- TASK ITEM -
Exclude the pictures and repeat all of the data exactly.
=== STUDY MATERIAL ===
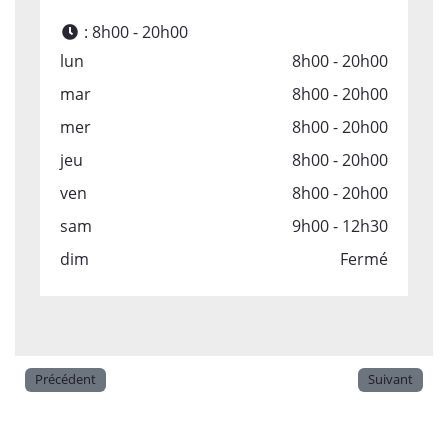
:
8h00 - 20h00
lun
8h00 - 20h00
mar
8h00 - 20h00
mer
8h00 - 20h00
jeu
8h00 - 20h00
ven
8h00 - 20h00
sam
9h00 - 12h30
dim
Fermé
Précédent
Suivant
===
- ANSWER FOR THIS EXERCISE -
:
8h00 - 20h00
lun
8h00 - 20h00
mar
8h00 - 20h00
mer
8h00 - 20h00
jeu
8h00 - 20h00
ven
8h00 - 20h00
sam
9h00 - 12h30
dim
Fermé
Précédent
Suivant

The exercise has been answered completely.